Boys' volleyball at Culver City high school staying positive


March 28, 2024

George Laase (FSG)

Culver City senior boys volleyball player Henry Brownlow, right, gets ready to block a spike attempt against a Da Vinci player. Henry is also a team captain.

Losing at any level of sports competition takes its toll mentally and physically. From pee wee sports to the professional level, losing can be depressing. If you watch a Culver City High School boys' varsity volleyball game, you would not know they are 2-12 overall and 0-6 in the Bay league. During a recent match inside the Culver City High School gymnasium the excitement and camaraderie was bouncing off the walls of the gym.

"We are not winning a lot of games but it's still fun to come out here and compete and play against good competition," said senior captain Henry Brownlow. We are having fun. We have good team chemistry."

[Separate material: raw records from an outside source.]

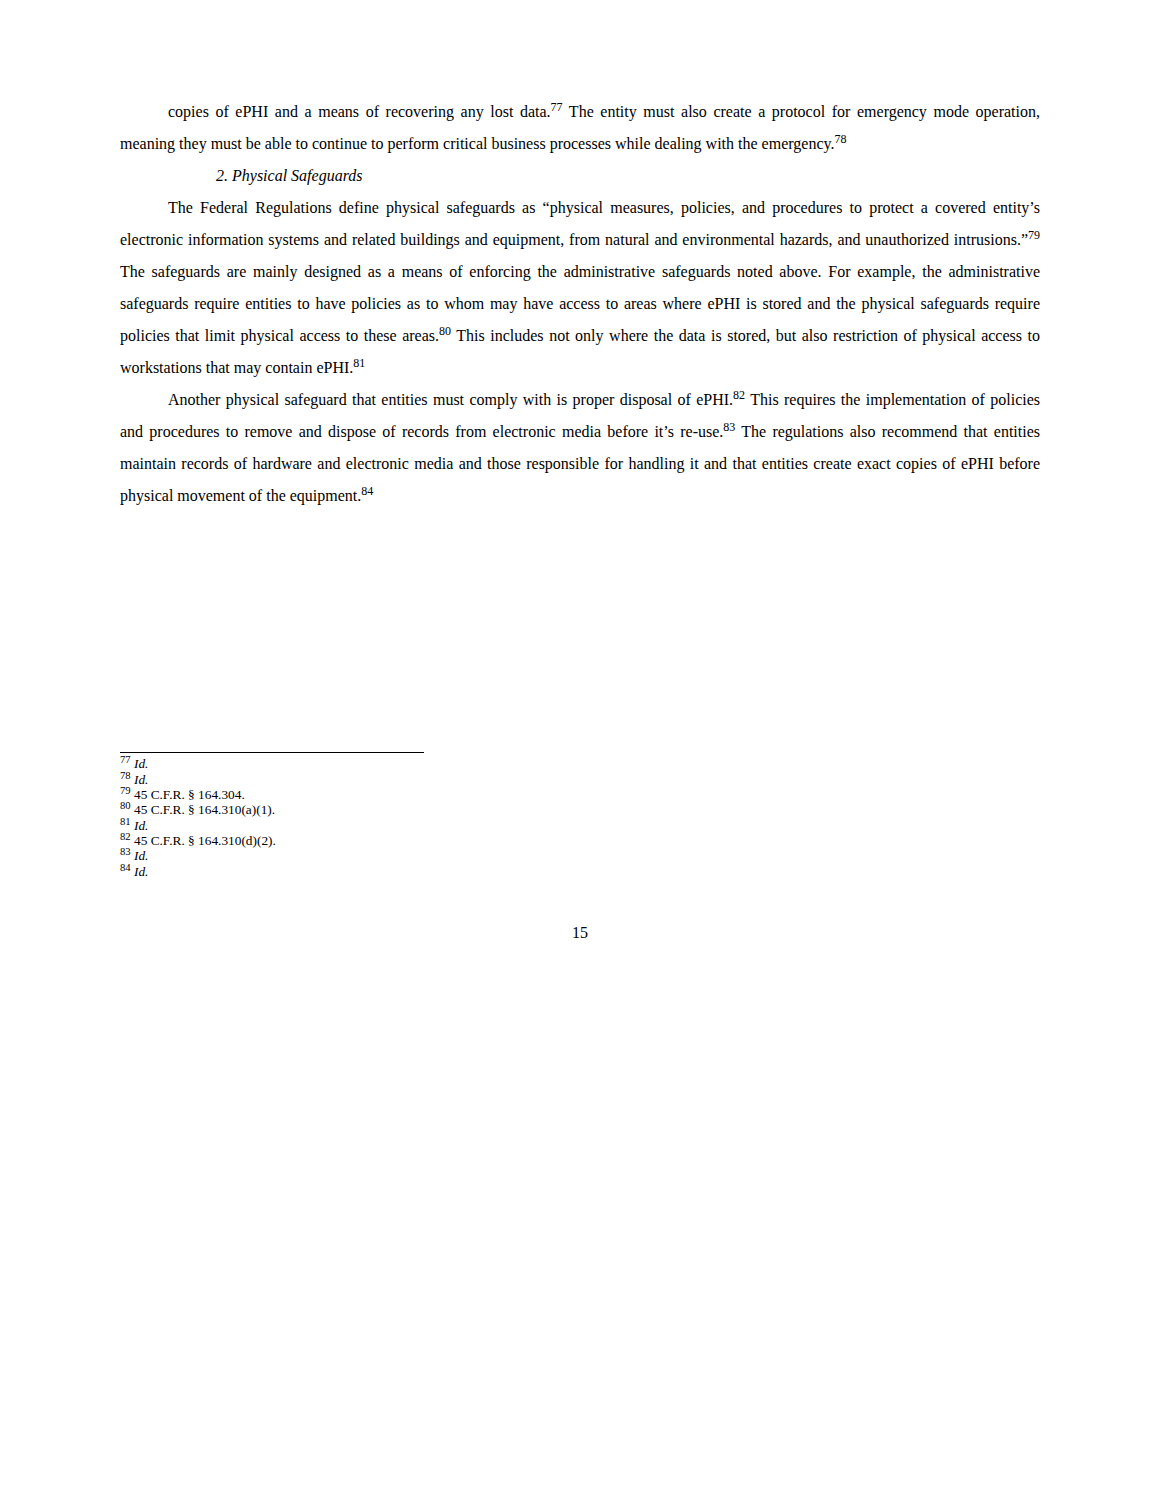copies of ePHI and a means of recovering any lost data.77 The entity must also create a protocol for emergency mode operation, meaning they must be able to continue to perform critical business processes while dealing with the emergency.78
2. Physical Safeguards
The Federal Regulations define physical safeguards as “physical measures, policies, and procedures to protect a covered entity’s electronic information systems and related buildings and equipment, from natural and environmental hazards, and unauthorized intrusions.”79 The safeguards are mainly designed as a means of enforcing the administrative safeguards noted above. For example, the administrative safeguards require entities to have policies as to whom may have access to areas where ePHI is stored and the physical safeguards require policies that limit physical access to these areas.80 This includes not only where the data is stored, but also restriction of physical access to workstations that may contain ePHI.81
Another physical safeguard that entities must comply with is proper disposal of ePHI.82 This requires the implementation of policies and procedures to remove and dispose of records from electronic media before it’s re-use.83 The regulations also recommend that entities maintain records of hardware and electronic media and those responsible for handling it and that entities create exact copies of ePHI before physical movement of the equipment.84
77 Id.
78 Id.
79 45 C.F.R. § 164.304.
80 45 C.F.R. § 164.310(a)(1).
81 Id.
82 45 C.F.R. § 164.310(d)(2).
83 Id.
84 Id.
15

Brownlow knows all about great competition because he was one of the best kickers in Southern California when he played for the Centaur football team. At 6'4 and 185 pounds Brownlow has the perfect volleyball body. "We have a lot of guys that are playing hard and having fun," said Brownlow after a recent loss to Redondo Union at home. "Volleyball is a really fun game, and we really play hard as a team. We love playing with each other."

The Centaurs play in one of the toughest volleyball leagues in the nation. Mira Costa is ranked No. 3 in the nation and Redondo Union is in the top 20 in the nation. All of the schools in the Bay league except Culver City are located near the beach and most of the kids at those schools grow up playing beach volleyball.

"Knowing that we are playing some of the best teams in the nation is fun for some kids, but it can also be frustrating for others," said longtime Culver City boys coach Joe Manzo. "As a coach all we can do is find the right goals to achieve for our team and players. We go into these tough matches knowing that we are going to give our best. We try as hard as we can."

This year Manzo is seeing progress in the younger players in the program. "The improvement in our program is coming from our freshmen and sophomores and the Junior Varsity programs. It's wonderful to see kids like Henry (Brownlow) come into the program as 10th graders and get better every year. He just loves the game."

Another Centaur player who really loves the game of volleyball is junior, Kenji Toombs. Toombs is the only true volleyball player on the varsity team. His father played volleyball at Mira Costa and Toombs has played on club teams. "He has been a blessing for the program because he is teaching his friends how to play volleyball," said Manzo.

George Laase (FSG)

Culver City high school boys volleyball player Kenji Toombs gets ready to deliver a powerful serve.

Toombs sees some improvement in the Centaur program, but he also knows that there is a lot of work to be done. "We have a lot of progress to be made and there is a lot of progress that has been made," said Toombs, who is three varsity player. "This is the first year for a lot of the players on the varsity team so it's a lot of fun for me to be playing with some of my friends. Last year there were a lot of seniors on the team."

The Centaurs will host The Annual Culver City Invitational Volleyball Tournament on Saturday, April 13 beginning at 8 a.m. inside the gym. "The tournament is basically how we measure ourselves during the season. The last few years we have performed well in the tournament and this year our goal is to win it all," said Manzo.